### Work instructions:
Your task is to find every line in the records that holds the string "Right" and copy it.

### Dataset records:
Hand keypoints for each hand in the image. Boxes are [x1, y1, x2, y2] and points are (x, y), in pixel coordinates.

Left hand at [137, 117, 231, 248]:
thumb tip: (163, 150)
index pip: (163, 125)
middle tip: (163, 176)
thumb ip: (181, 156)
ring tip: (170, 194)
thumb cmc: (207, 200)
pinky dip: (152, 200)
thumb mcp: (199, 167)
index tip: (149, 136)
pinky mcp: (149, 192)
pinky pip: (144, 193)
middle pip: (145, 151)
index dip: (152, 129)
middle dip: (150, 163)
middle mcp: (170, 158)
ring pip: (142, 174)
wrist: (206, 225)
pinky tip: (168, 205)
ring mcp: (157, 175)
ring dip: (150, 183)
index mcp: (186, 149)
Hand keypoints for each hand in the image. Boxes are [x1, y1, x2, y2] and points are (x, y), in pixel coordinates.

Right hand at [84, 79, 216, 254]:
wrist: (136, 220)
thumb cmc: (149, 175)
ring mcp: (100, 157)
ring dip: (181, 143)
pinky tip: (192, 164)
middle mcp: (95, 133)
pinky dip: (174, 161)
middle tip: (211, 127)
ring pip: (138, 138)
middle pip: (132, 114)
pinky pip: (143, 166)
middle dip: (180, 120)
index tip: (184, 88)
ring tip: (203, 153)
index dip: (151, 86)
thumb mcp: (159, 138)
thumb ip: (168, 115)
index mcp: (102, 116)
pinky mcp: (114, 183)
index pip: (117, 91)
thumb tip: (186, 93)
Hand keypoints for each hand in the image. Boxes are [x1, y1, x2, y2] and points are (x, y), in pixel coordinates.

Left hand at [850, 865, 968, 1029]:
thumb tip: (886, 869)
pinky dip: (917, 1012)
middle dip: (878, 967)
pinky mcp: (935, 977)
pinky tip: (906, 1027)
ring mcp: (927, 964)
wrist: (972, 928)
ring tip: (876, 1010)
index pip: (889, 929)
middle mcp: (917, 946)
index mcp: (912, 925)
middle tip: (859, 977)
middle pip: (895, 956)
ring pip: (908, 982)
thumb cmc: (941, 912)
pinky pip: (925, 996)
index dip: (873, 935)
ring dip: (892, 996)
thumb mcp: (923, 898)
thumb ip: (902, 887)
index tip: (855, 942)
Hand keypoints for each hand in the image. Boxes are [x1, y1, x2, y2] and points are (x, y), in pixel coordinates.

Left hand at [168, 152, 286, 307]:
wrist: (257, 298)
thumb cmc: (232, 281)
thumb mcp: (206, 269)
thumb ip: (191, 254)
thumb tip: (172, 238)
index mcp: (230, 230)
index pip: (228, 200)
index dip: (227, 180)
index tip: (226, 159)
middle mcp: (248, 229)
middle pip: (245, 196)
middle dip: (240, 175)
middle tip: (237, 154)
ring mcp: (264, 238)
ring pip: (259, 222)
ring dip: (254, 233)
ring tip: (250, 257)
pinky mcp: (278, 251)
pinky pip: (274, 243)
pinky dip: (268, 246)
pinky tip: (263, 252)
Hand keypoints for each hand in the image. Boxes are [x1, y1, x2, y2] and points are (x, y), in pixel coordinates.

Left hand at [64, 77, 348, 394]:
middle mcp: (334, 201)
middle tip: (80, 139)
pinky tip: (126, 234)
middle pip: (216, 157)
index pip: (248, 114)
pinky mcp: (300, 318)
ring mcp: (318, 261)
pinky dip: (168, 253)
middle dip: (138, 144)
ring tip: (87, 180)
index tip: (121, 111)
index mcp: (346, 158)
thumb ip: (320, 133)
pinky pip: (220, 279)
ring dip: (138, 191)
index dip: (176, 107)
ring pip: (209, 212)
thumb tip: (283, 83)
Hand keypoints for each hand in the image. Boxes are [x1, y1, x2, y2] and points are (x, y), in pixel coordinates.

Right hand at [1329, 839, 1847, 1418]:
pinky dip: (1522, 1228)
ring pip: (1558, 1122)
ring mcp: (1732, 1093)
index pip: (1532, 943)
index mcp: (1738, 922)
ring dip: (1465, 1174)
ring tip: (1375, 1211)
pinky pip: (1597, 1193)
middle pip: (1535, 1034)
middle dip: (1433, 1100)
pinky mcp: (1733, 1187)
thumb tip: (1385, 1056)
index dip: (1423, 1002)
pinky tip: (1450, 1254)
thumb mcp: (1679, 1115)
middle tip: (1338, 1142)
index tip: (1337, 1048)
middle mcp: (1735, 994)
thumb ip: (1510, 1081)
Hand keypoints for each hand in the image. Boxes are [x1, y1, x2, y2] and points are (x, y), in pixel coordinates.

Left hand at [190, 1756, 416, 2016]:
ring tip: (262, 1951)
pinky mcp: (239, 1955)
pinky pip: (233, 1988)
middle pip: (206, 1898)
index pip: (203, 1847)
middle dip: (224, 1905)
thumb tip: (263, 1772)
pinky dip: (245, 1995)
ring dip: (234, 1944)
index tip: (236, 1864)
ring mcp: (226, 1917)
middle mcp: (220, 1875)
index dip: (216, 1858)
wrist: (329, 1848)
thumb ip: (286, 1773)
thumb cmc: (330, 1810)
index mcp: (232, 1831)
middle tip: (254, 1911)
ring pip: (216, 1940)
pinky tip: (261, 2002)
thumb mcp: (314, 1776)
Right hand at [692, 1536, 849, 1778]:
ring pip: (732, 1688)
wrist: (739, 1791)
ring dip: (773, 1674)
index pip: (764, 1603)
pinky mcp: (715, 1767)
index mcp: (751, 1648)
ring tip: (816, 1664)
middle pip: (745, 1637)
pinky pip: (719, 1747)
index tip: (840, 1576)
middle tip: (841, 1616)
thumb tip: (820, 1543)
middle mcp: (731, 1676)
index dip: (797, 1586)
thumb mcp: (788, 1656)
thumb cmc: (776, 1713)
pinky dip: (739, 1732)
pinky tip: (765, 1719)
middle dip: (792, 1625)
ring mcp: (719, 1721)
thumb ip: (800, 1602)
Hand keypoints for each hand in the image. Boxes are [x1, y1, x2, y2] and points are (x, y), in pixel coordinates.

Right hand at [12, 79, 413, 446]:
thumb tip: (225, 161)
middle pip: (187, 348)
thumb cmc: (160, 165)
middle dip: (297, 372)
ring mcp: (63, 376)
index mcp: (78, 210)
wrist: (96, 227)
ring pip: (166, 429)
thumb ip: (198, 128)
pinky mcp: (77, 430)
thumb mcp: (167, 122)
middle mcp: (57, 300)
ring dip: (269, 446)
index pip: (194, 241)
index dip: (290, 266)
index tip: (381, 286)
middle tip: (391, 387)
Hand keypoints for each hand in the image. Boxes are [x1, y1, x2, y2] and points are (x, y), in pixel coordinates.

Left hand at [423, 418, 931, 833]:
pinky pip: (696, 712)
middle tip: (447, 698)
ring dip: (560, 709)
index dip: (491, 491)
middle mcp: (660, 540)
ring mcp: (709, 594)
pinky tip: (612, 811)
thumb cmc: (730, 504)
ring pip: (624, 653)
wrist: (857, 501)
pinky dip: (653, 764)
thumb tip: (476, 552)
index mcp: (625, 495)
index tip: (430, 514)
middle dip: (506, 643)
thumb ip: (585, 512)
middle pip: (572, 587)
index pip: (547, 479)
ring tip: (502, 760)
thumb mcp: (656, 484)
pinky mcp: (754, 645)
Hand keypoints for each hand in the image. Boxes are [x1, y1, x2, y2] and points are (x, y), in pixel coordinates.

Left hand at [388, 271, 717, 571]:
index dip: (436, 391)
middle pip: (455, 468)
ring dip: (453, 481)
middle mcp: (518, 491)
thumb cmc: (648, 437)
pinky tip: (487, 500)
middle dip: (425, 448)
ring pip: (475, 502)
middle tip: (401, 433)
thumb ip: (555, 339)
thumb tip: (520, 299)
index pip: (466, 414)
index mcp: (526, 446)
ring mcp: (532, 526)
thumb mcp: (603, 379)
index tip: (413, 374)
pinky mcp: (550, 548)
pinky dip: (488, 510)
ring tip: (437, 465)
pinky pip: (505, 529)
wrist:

### Final answer:
Right hand at [84, 79, 216, 254]:
Right hand at [1329, 839, 1847, 1418]:
Right hand at [692, 1536, 849, 1778]:
Right hand at [12, 79, 413, 446]:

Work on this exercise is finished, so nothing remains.